Des idées ne suffisent pas à caractériser une intention terroriste
Il a rappelé que « l’idée du groupe de Tarnac serait de ‘faire naître l’insurrection’ afin non pas d’intimider et terroriser la population, mais dans l’espoir au contraire de la rallier à ses vues », avant de préciser que « ce seul constat idéologique ne saurait suffire à constituer l’association de malfaiteurs terroriste qui n’a pas pour vocation de réprimer ‘les propagandistes des idées’ mais seulement ‘les propagandistes par les faits’ ». Et la ligne était tracée : des idées – aussi violentes soient-elles – ne suffisent pas à caractériser une intention terroriste. Le dossier des inculpés du « 8 décembre » vient-il remettre en question cette ligne tracée par la justice dans l’affaire Tarnac ?
Dans son réquisitoire, le parquet a tenté de balayer cette comparaison en avançant que Tarnac concernait des faits « de basse intensité » – dégradations de rails SNCF – tandis que dans ce dossier, « ils sont de haute intensité » – explosifs, etc. Mais cela ne répond toujours pas à la question du projet et par conséquent à celle de l’intention. « On qualifie de terroriste nos ennemis avec qui plus aucun dialogue n’est possible », a plaidé Me Raphaël Kempf. Il s’est étonné du fait que le parquet national anti-terroriste (PNAT) ne communique pas sur sa doctrine précise de choix de ses dossiers. Pourquoi tel dossier et pas un autre ? En effet, dans un entretien aux Cahiers de la justice en 2021, Jean-François Ricard, alors président du parquet antiterroriste, faisait état de cette « doctrine » incluant des « critères de saisine ».

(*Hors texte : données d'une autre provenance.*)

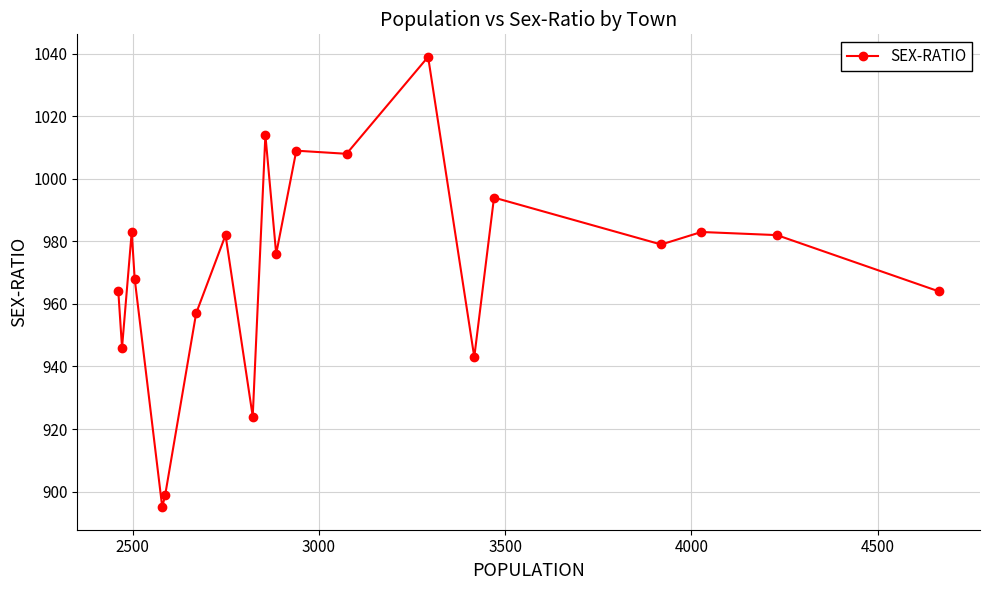

What is the greatest value displayed?

1039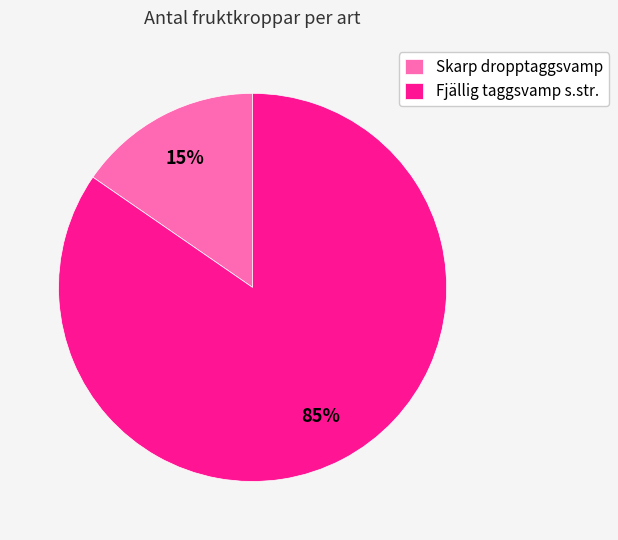

Which category has the smallest portion of the pie?

Skarp dropptaggsvamp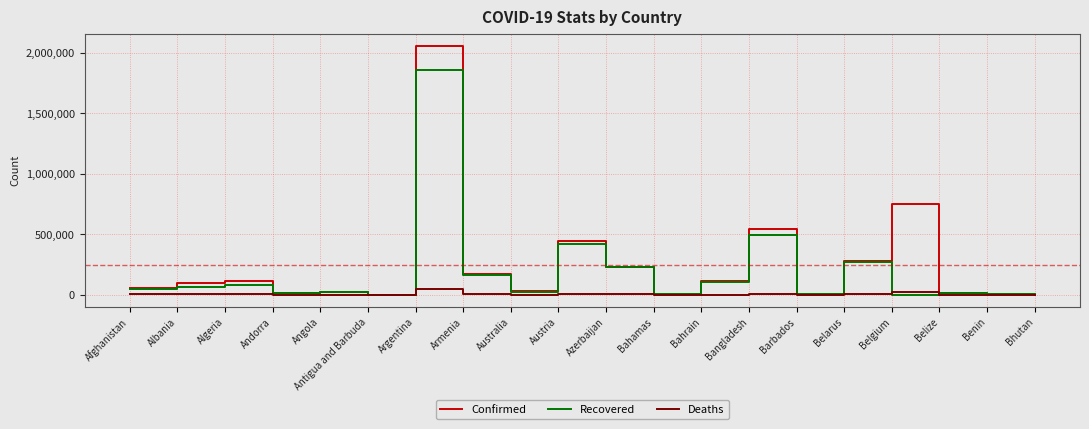

Which series has the largest range (max minus min)?

Confirmed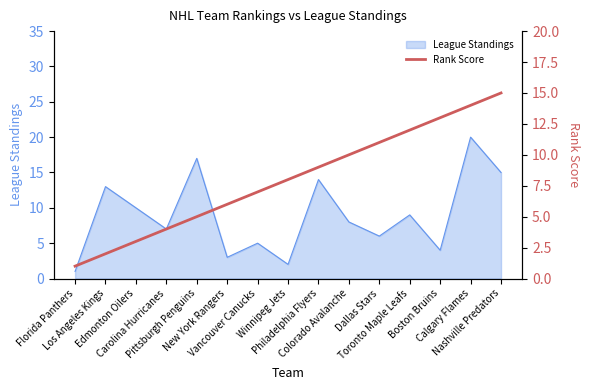

Does the chart display data point markers on the line(s)?

No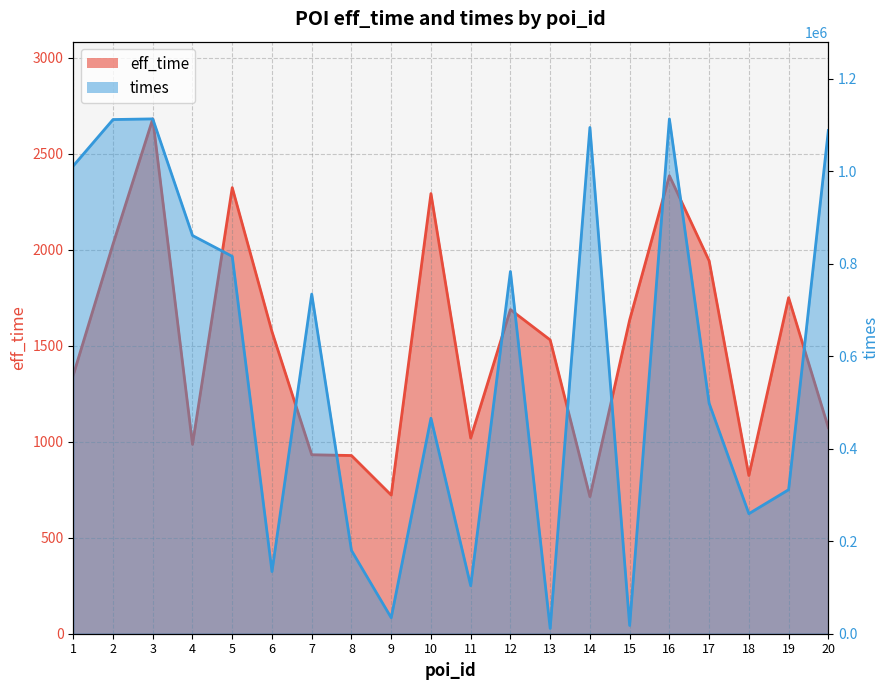

Which series has the largest total across all categories?

times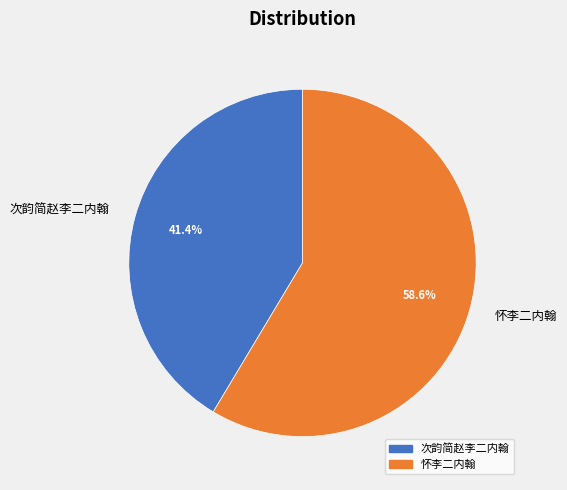

True or false: 次韵简赵李二内翰 accounts for 31% of the total.

False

On qualifie de terroriste nos ennemis avec qui plus aucun dialogue n’est possible.
Me Raphaël Kempf
Politis avait démarché le PNAT en janvier 2023 afin de prendre connaissance de ces éléments. Celui-ci n’a pas donné suite. « Le PNAT s’est autonomisé de la loi pour décider de manière arbitraire ce qui est terroriste et ce qui ne l’est pas », en conclut Me Kempf, selo, lequel l’aspect politique de ce procès ne fait aucun doute. Pour leur dernier mot avant la mise en délibéré, les mis en cause ont tous nié une quelconque volonté terroriste. « Je n’ai jamais été une terroriste, a tenu à dire Camille B. Mais je suis fière des luttes politiques que je porte et des idées que je défends. Je sais qui je suis et je partirai de ce tribunal avec ça. » La décision sera rendue le 22 décembre.